_What the task asks_
Update the rows from the first one through the line containing "[0, 44, 157, 224]", replacing "baby" with "young" and keeping everything else unchanged. Omit the pictures from your answer.

_Source data_

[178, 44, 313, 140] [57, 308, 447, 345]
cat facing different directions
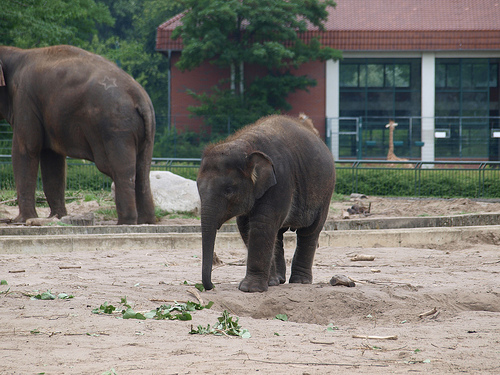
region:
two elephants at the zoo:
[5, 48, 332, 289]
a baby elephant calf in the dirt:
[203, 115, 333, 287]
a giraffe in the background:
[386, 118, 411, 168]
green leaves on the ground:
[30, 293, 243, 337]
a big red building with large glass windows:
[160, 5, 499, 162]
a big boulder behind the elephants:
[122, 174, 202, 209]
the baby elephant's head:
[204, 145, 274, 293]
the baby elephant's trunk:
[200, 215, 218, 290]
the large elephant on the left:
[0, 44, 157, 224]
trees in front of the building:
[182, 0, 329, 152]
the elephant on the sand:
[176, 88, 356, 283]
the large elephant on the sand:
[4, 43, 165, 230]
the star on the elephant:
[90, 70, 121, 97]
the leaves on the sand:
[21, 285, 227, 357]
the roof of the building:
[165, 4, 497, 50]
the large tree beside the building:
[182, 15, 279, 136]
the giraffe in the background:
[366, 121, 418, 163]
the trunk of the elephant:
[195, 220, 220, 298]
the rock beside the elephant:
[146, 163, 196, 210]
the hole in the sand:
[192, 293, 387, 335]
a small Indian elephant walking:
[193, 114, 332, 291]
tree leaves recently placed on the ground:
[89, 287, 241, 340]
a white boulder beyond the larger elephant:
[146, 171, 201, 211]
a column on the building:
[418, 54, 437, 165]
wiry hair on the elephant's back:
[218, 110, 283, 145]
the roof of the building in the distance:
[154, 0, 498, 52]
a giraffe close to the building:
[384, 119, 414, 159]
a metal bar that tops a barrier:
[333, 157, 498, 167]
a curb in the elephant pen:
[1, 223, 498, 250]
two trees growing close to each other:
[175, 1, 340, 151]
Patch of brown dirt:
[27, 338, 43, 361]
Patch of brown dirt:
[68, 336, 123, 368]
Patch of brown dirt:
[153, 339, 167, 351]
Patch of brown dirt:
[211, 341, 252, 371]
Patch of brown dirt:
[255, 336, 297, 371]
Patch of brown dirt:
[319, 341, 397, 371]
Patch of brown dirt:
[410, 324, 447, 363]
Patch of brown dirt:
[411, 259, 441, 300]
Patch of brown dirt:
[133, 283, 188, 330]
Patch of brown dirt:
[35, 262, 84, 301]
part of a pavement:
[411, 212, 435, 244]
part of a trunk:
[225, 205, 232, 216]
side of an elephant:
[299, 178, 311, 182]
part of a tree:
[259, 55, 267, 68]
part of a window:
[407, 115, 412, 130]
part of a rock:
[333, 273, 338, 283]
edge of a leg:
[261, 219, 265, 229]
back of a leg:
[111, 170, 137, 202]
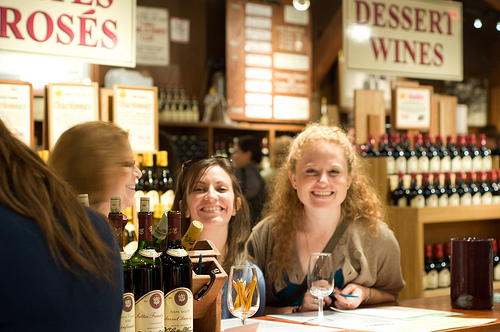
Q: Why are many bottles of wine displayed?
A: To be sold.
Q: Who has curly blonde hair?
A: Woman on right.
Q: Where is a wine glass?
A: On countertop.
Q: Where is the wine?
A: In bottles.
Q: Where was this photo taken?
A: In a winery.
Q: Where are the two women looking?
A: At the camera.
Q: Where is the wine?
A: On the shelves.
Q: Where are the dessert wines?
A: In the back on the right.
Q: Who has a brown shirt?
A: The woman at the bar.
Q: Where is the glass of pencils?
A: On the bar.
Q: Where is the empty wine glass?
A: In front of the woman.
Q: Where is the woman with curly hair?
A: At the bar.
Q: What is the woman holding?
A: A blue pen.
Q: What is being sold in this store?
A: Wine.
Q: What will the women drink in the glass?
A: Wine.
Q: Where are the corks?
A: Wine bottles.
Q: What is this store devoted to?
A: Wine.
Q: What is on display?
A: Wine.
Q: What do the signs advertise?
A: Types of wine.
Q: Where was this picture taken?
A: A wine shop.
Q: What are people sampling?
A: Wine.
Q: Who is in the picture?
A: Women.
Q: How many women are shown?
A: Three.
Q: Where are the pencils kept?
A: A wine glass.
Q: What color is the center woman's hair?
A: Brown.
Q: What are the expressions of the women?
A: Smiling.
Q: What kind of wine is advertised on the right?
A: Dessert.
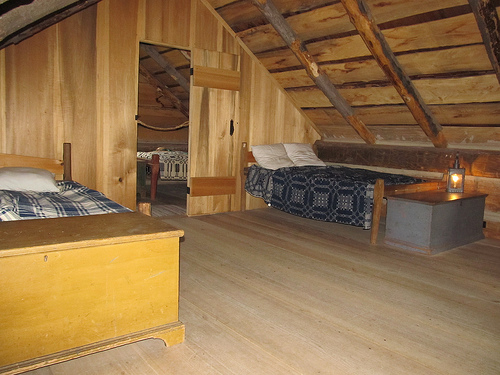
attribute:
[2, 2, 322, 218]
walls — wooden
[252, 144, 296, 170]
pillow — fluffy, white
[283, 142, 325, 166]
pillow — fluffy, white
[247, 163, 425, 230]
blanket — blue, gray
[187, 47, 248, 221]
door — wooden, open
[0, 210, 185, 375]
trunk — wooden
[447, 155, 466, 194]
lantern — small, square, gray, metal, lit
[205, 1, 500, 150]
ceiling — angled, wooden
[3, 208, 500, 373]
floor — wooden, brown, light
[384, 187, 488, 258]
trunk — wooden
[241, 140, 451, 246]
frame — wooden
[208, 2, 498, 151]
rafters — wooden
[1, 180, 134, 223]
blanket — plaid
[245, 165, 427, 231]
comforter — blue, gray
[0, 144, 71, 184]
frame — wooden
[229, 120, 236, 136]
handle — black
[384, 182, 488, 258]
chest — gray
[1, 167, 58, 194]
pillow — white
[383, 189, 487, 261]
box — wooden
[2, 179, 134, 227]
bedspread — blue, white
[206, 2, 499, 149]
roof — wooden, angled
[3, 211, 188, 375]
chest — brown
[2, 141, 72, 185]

_Expected answer_
[178, 44, 313, 140] [57, 308, 447, 345]
cat facing different directions
region:
two elephants at the zoo:
[5, 48, 332, 289]
a young elephant calf in the dirt:
[203, 115, 333, 287]
a giraffe in the background:
[386, 118, 411, 168]
green leaves on the ground:
[30, 293, 243, 337]
a big red building with large glass windows:
[160, 5, 499, 162]
a big boulder behind the elephants:
[122, 174, 202, 209]
the young elephant's head:
[204, 145, 274, 293]
the young elephant's trunk:
[200, 215, 218, 290]
the large elephant on the left:
[0, 44, 157, 224]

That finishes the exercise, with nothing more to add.